:: MATERIAL TO PROCESS ::

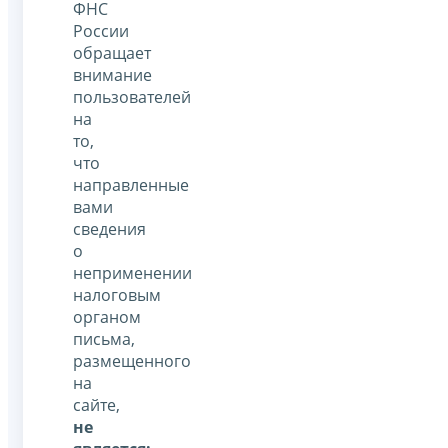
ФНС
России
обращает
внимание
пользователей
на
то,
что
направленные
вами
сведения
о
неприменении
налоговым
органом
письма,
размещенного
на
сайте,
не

:::

BRIEF —
Convert the text lines in the records into a numbered list, skipping blank lines and leaving the pictures out of the answer.

WRITTEN SOLUTION —
1. ФНС
2. России
3. обращает
4. внимание
5. пользователей
6. на
7. то,
8. что
9. направленные
10. вами
11. сведения
12. о
13. неприменении
14. налоговым
15. органом
16. письма,
17. размещенного
18. на
19. сайте,
20. не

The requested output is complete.